Senators Richard Lugar (R-IN) and Dick Casey seek to combat hunger through a new bill, the Global Food Security Act of 2009. Stressing the importance of long-term agricultural development, the bill marks a shift away from traditional aid methods in favor of enabling the hungry to feed themselves.
The legislation has not surfaced without discontent, however.
A recent backlash by civil society organizations decries the bill as deceitful, for though it purports to tackle food insecurity, it brandishes biotechnology as the solution. Several organizations, including the World Bank, United Nations, and the Union of Concerned Scientists, have found GMO technology to be not only ineffectual on crop yields, but in fact unsuitable for the developing world. Food First Analyst Annie Shattuck takes it a step further, arguing that the bill is “simply more corporate welfare,” as it forces open foreign markets for the flooding of agricultural inputs and technologies.
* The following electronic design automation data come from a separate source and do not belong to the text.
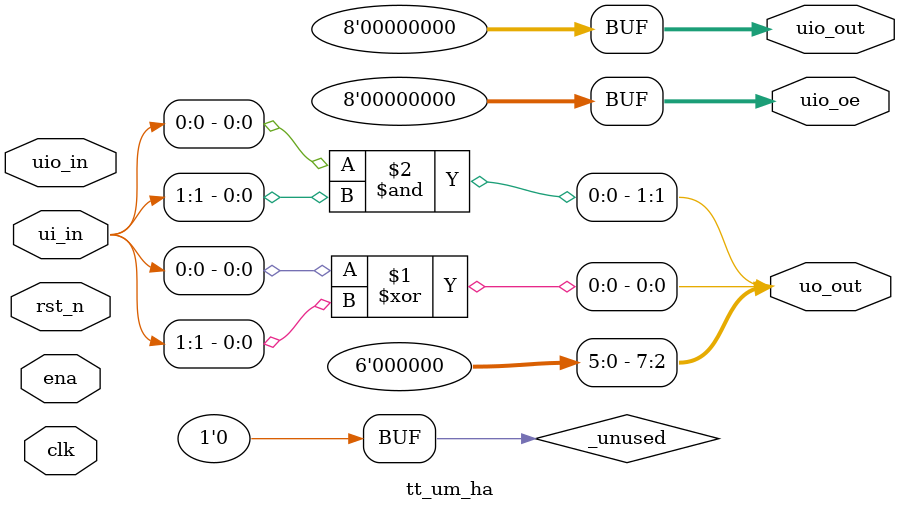
<source format=v>
/*
 * Copyright (c) 2024 Your Name
 * SPDX-License-Identifier: Apache-2.0
 */

`default_nettype none

module tt_um_ha (
    input  wire [7:0] ui_in,    // Dedicated inputs
    output wire [7:0] uo_out,   // Dedicated outputs
    input  wire [7:0] uio_in,   // IOs: Input path
    output wire [7:0] uio_out,  // IOs: Output path
    output wire [7:0] uio_oe,   // IOs: Enable path (active high: 0=input, 1=output)
    input  wire       ena,      // always 1 when the design is powered, so you can ignore it
    input  wire       clk,      // clock
    input  wire       rst_n     // reset_n - low to reset
);

  // All output pins must be assigned. If not used, assign to 0.
  //assign uo_out  = ui_in + uio_in;  // Example: ou_out is the sum of ui_in and uio_in
    assign uo_out[0]=ui_in[0] ^ ui_in[1];
    assign uo_out[1]=ui_in[0] & ui_in[1];
    assign uo_out[7:2]=0;
  assign uio_out = 0;
  assign uio_oe  = 0;

  // List all unused inputs to prevent warnings
  wire _unused = &{ena, clk, rst_n, 1'b0};

endmodule

</source>
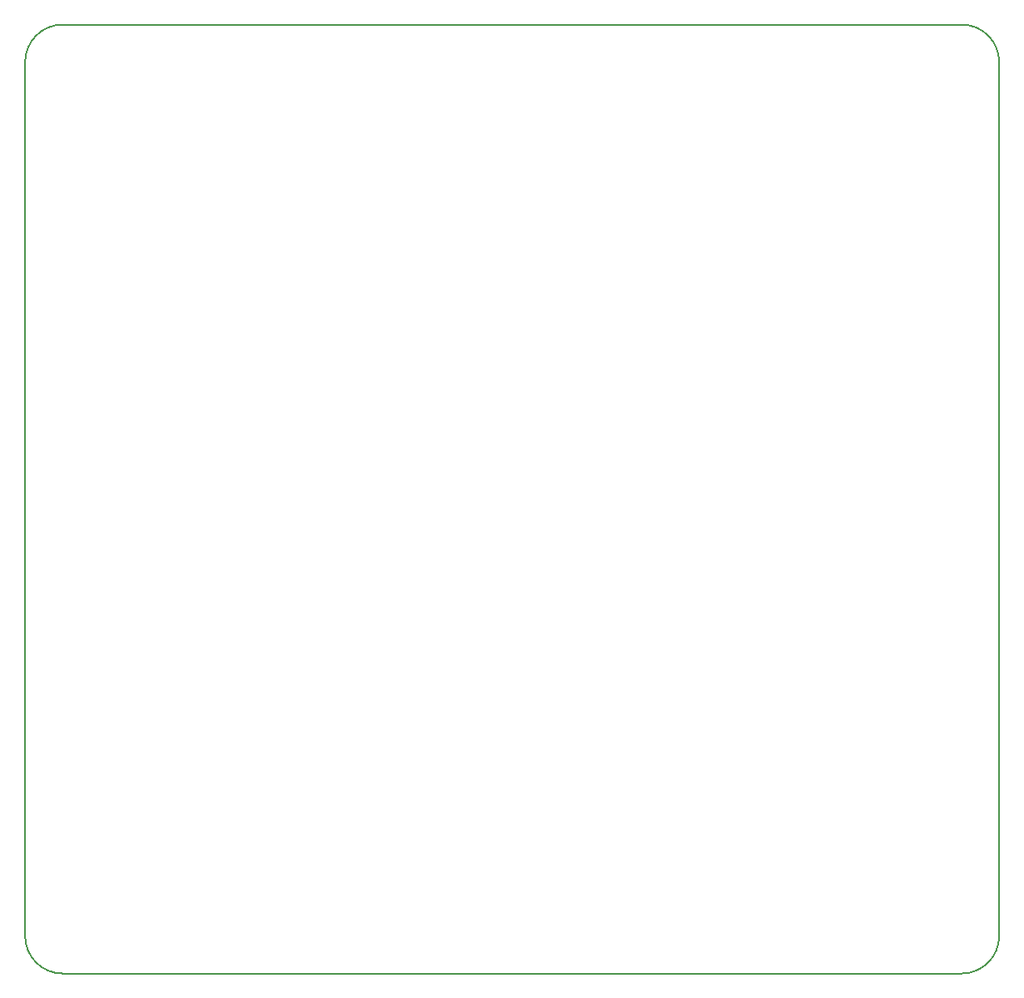
<source format=gbr>
G04 #@! TF.GenerationSoftware,KiCad,Pcbnew,(5.0.0)*
G04 #@! TF.CreationDate,2019-08-14T15:07:07-04:00*
G04 #@! TF.ProjectId,Multi Programmer,4D756C74692050726F6772616D6D6572,rev?*
G04 #@! TF.SameCoordinates,Original*
G04 #@! TF.FileFunction,Profile,NP*
%FSLAX46Y46*%
G04 Gerber Fmt 4.6, Leading zero omitted, Abs format (unit mm)*
G04 Created by KiCad (PCBNEW (5.0.0)) date 08/14/19 15:07:07*
%MOMM*%
%LPD*%
G01*
G04 APERTURE LIST*
%ADD10C,0.150000*%
G04 APERTURE END LIST*
D10*
X101600000Y-54610000D02*
G75*
G02X105410000Y-50800000I3810000J0D01*
G01*
X196850000Y-50800000D02*
G75*
G02X200660000Y-54610000I0J-3810000D01*
G01*
X200660000Y-143510000D02*
G75*
G02X196850000Y-147320000I-3810000J0D01*
G01*
X105410000Y-147320000D02*
G75*
G02X101600000Y-143510000I0J3810000D01*
G01*
X101600000Y-143510000D02*
X101600000Y-54610000D01*
X196850000Y-147320000D02*
X105410000Y-147320000D01*
X200660000Y-54610000D02*
X200660000Y-143510000D01*
X105410000Y-50800000D02*
X196850000Y-50800000D01*
M02*

</source>
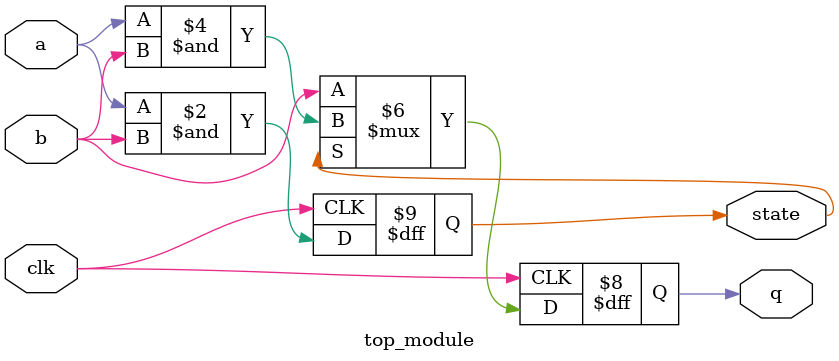
<source format=sv>
module top_module (
    input clk,
    input a,
    input b,
    output reg q,
    output reg state
);

    always @(posedge clk) begin
        // The flip-flop state update logic based on input 'a' and 'b'.
        state <= (a & b);

        // Output q mirrors the state of the flip-flop.
        if (state == 1'b0) begin
            q <= b;
        end else begin
            q <= a & b;
        end
    end

endmodule

</source>
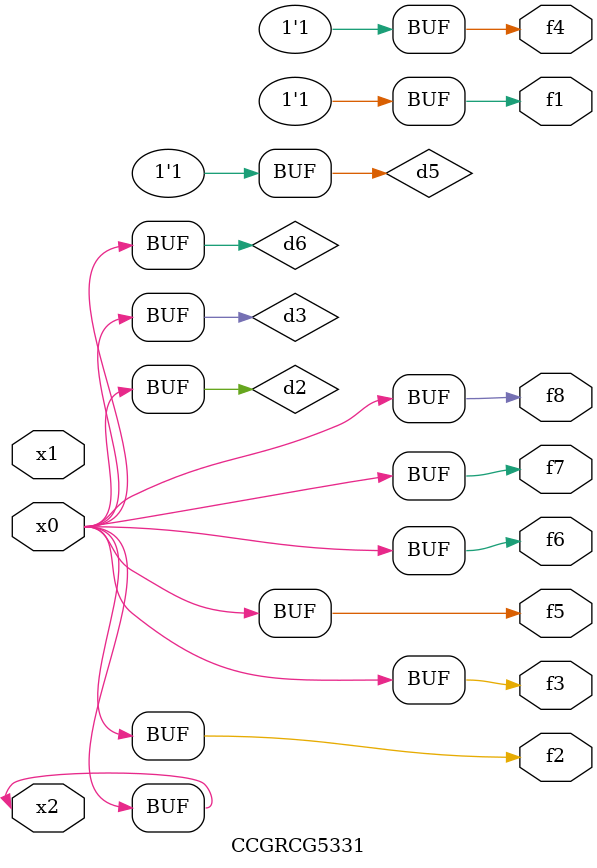
<source format=v>
module CCGRCG5331(
	input x0, x1, x2,
	output f1, f2, f3, f4, f5, f6, f7, f8
);

	wire d1, d2, d3, d4, d5, d6;

	xnor (d1, x2);
	buf (d2, x0, x2);
	and (d3, x0);
	xnor (d4, x1, x2);
	nand (d5, d1, d3);
	buf (d6, d2, d3);
	assign f1 = d5;
	assign f2 = d6;
	assign f3 = d6;
	assign f4 = d5;
	assign f5 = d6;
	assign f6 = d6;
	assign f7 = d6;
	assign f8 = d6;
endmodule

</source>
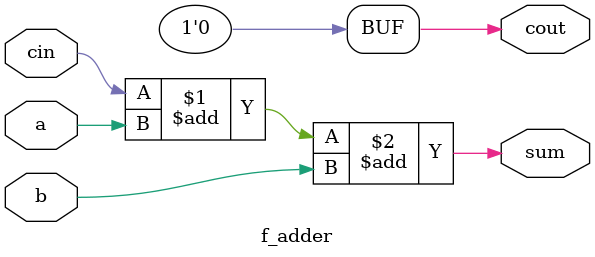
<source format=sv>
module top_module (
    input [3:0] x,
    input [3:0] y,
    output [4:0] sum
);
    wire logic [3:0] cout;
    f_adder f_adder_u1(
        .a(x[0]),
        .b(y[0]),
        .cin(1'd0),
        .cout(cout[0]),
        .sum(sum[0])
    );
    f_adder f_adder_u2(
        .a(x[1]),
        .b(y[1]),
        .cin(cout[0]),
        .cout(cout[1]),
        .sum(sum[1])
    );
    f_adder f_adder_u3(
        .a(x[2]),
        .b(y[2]),
        .cin(cout[1]),
        .cout(cout[2]),
        .sum(sum[2])
    );
    f_adder f_adder_u4(
        .a(x[3]),
        .b(y[3]),
        .cin(cout[2]),
        .cout(cout[3]),
        .sum(sum[3])
    );
    assign sum[4] = cout[3];
endmodule

module f_adder (
    input a,
    input b,
    input cin,
    output cout,
    output sum
);
    assign {cout, sum} = {cin + a + b};

endmodule
</source>
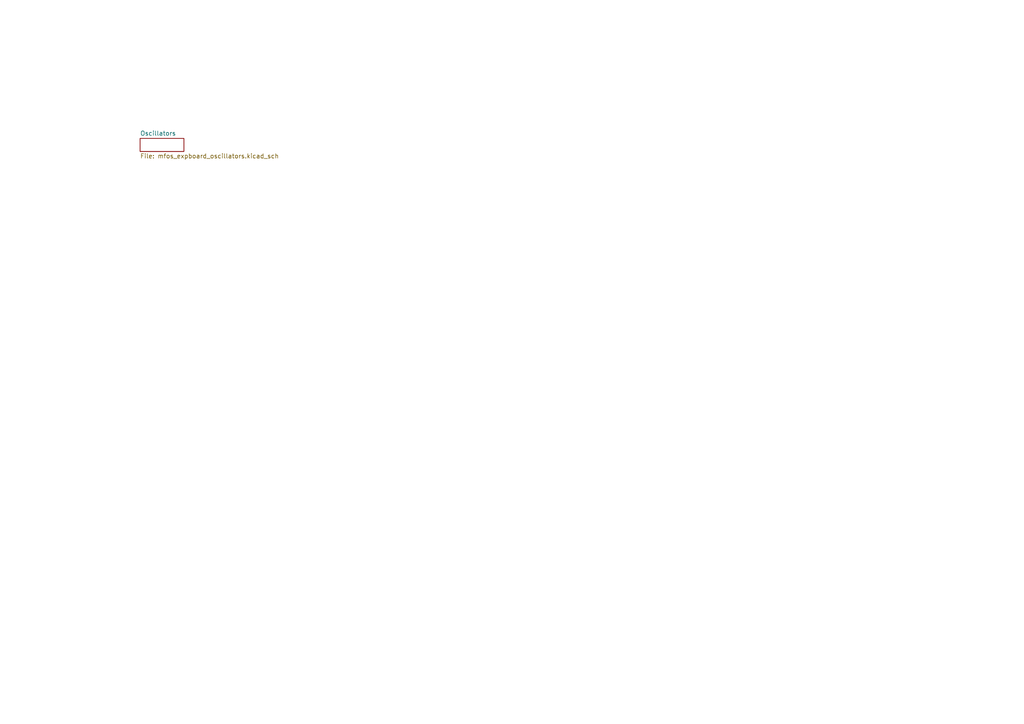
<source format=kicad_sch>
(kicad_sch (version 20211123) (generator eeschema)

  (uuid 4404e317-b3ba-431b-a7e1-25d41100d2f1)

  (paper "A4")

  


  (sheet (at 40.64 40.132) (size 12.7 3.81) (fields_autoplaced)
    (stroke (width 0.1524) (type solid) (color 0 0 0 0))
    (fill (color 0 0 0 0.0000))
    (uuid 39de753f-d8ae-4d7c-bb0a-f43463997e7a)
    (property "Sheet name" "Oscillators" (id 0) (at 40.64 39.4204 0)
      (effects (font (size 1.27 1.27)) (justify left bottom))
    )
    (property "Sheet file" "mfos_expboard_oscillators.kicad_sch" (id 1) (at 40.64 44.5266 0)
      (effects (font (size 1.27 1.27)) (justify left top))
    )
  )

  (sheet_instances
    (path "/" (page "1"))
    (path "/39de753f-d8ae-4d7c-bb0a-f43463997e7a" (page "2"))
  )

  (symbol_instances
    (path "/39de753f-d8ae-4d7c-bb0a-f43463997e7a/376dd791-8403-4d92-8006-bd20a4c61e3b"
      (reference "#PWR?") (unit 1) (value "-12V") (footprint "")
    )
    (path "/39de753f-d8ae-4d7c-bb0a-f43463997e7a/80aaec1a-d9e3-4ed0-95ce-f3a63e9c5654"
      (reference "#PWR?") (unit 1) (value "+12V") (footprint "")
    )
    (path "/39de753f-d8ae-4d7c-bb0a-f43463997e7a/97367e89-f755-4102-9f40-10a1d16d4afb"
      (reference "#PWR?") (unit 1) (value "GND") (footprint "")
    )
    (path "/39de753f-d8ae-4d7c-bb0a-f43463997e7a/d2647b8c-09c1-47b2-8a60-9afee18c4057"
      (reference "#PWR?") (unit 1) (value "-12V") (footprint "")
    )
    (path "/39de753f-d8ae-4d7c-bb0a-f43463997e7a/de5dc634-5a78-411a-926f-725a27b89bfe"
      (reference "#PWR?") (unit 1) (value "GND") (footprint "")
    )
    (path "/39de753f-d8ae-4d7c-bb0a-f43463997e7a/102a3ba2-bb66-4440-8655-237a4f407e9c"
      (reference "R?") (unit 1) (value "100K") (footprint "")
    )
    (path "/39de753f-d8ae-4d7c-bb0a-f43463997e7a/485af7fb-9b4c-413a-a296-c5e47f4895b0"
      (reference "R?") (unit 1) (value "1K") (footprint "")
    )
    (path "/39de753f-d8ae-4d7c-bb0a-f43463997e7a/861627e2-c54b-4306-8136-624334553bfe"
      (reference "R?") (unit 1) (value "270K") (footprint "")
    )
    (path "/39de753f-d8ae-4d7c-bb0a-f43463997e7a/9326437f-bab0-4c79-81fd-53c2ba0cbdd1"
      (reference "R?") (unit 1) (value "1K") (footprint "")
    )
    (path "/39de753f-d8ae-4d7c-bb0a-f43463997e7a/a6751405-8a82-4414-8b9c-891355c36874"
      (reference "R?") (unit 1) (value "100K") (footprint "")
    )
    (path "/39de753f-d8ae-4d7c-bb0a-f43463997e7a/ade62733-2fb2-4692-96f0-d250efa2f2d7"
      (reference "R?") (unit 1) (value "1K") (footprint "")
    )
    (path "/39de753f-d8ae-4d7c-bb0a-f43463997e7a/b715cc15-d323-465b-a0ba-7839893cc893"
      (reference "R?") (unit 1) (value "100K") (footprint "")
    )
    (path "/39de753f-d8ae-4d7c-bb0a-f43463997e7a/fdc8a6be-5685-4448-a1b6-c6cef67bfde9"
      (reference "R?") (unit 1) (value "200K") (footprint "")
    )
    (path "/39de753f-d8ae-4d7c-bb0a-f43463997e7a/5996a8b7-8753-4b6d-b720-75c7341f0432"
      (reference "RV?") (unit 1) (value "100K") (footprint "")
    )
    (path "/39de753f-d8ae-4d7c-bb0a-f43463997e7a/41bb252e-e842-4ebf-9b51-ed1f1c07a84e"
      (reference "U?") (unit 4) (value "TL074") (footprint "")
    )
  )
)

</source>
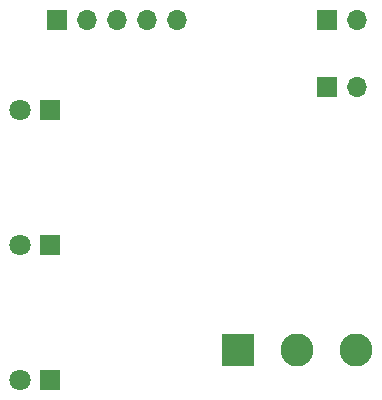
<source format=gbr>
%TF.GenerationSoftware,KiCad,Pcbnew,(6.0.9)*%
%TF.CreationDate,2023-08-13T20:03:35-07:00*%
%TF.ProjectId,LED_and_Switch_board,4c45445f-616e-4645-9f53-77697463685f,rev?*%
%TF.SameCoordinates,Original*%
%TF.FileFunction,Soldermask,Bot*%
%TF.FilePolarity,Negative*%
%FSLAX46Y46*%
G04 Gerber Fmt 4.6, Leading zero omitted, Abs format (unit mm)*
G04 Created by KiCad (PCBNEW (6.0.9)) date 2023-08-13 20:03:35*
%MOMM*%
%LPD*%
G01*
G04 APERTURE LIST*
%ADD10R,1.700000X1.700000*%
%ADD11O,1.700000X1.700000*%
%ADD12R,2.800000X2.800000*%
%ADD13C,2.800000*%
%ADD14C,1.800000*%
%ADD15R,1.800000X1.800000*%
G04 APERTURE END LIST*
D10*
%TO.C,J4*%
X155575000Y-92075000D03*
D11*
X158115000Y-92075000D03*
%TD*%
D12*
%TO.C,J1*%
X148035000Y-114280000D03*
D13*
X153035000Y-114280000D03*
X158035000Y-114280000D03*
%TD*%
D10*
%TO.C,J3*%
X155575000Y-86360000D03*
D11*
X158115000Y-86360000D03*
%TD*%
%TO.C,J2*%
X142880000Y-86360000D03*
X140340000Y-86360000D03*
X137800000Y-86360000D03*
X135260000Y-86360000D03*
D10*
X132720000Y-86360000D03*
%TD*%
D14*
%TO.C,D3*%
X129545000Y-116840000D03*
D15*
X132085000Y-116840000D03*
%TD*%
%TO.C,D2*%
X132080000Y-105410000D03*
D14*
X129540000Y-105410000D03*
%TD*%
D15*
%TO.C,D1*%
X132085000Y-93980000D03*
D14*
X129545000Y-93980000D03*
%TD*%
M02*

</source>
Among the host of opponents to S. 384, traditional environmental organizations have an unconventional ally: Credo Mobile. Just last week, the progressive cell service provider gained 4,000 petition signatures for its campaign to strip the Casey-Lugar Act of its biotech mandate in the first hour. By July 13th, that number had climbed to 25,953 – an astounding achievement in only several days’ time. Calling itself the “greenest phone company” in the U.S., Credo supports and a variety of progressive campaigns, including the initiation of torture investigations and a repeal of the Defense of Marriage Act (DOMA).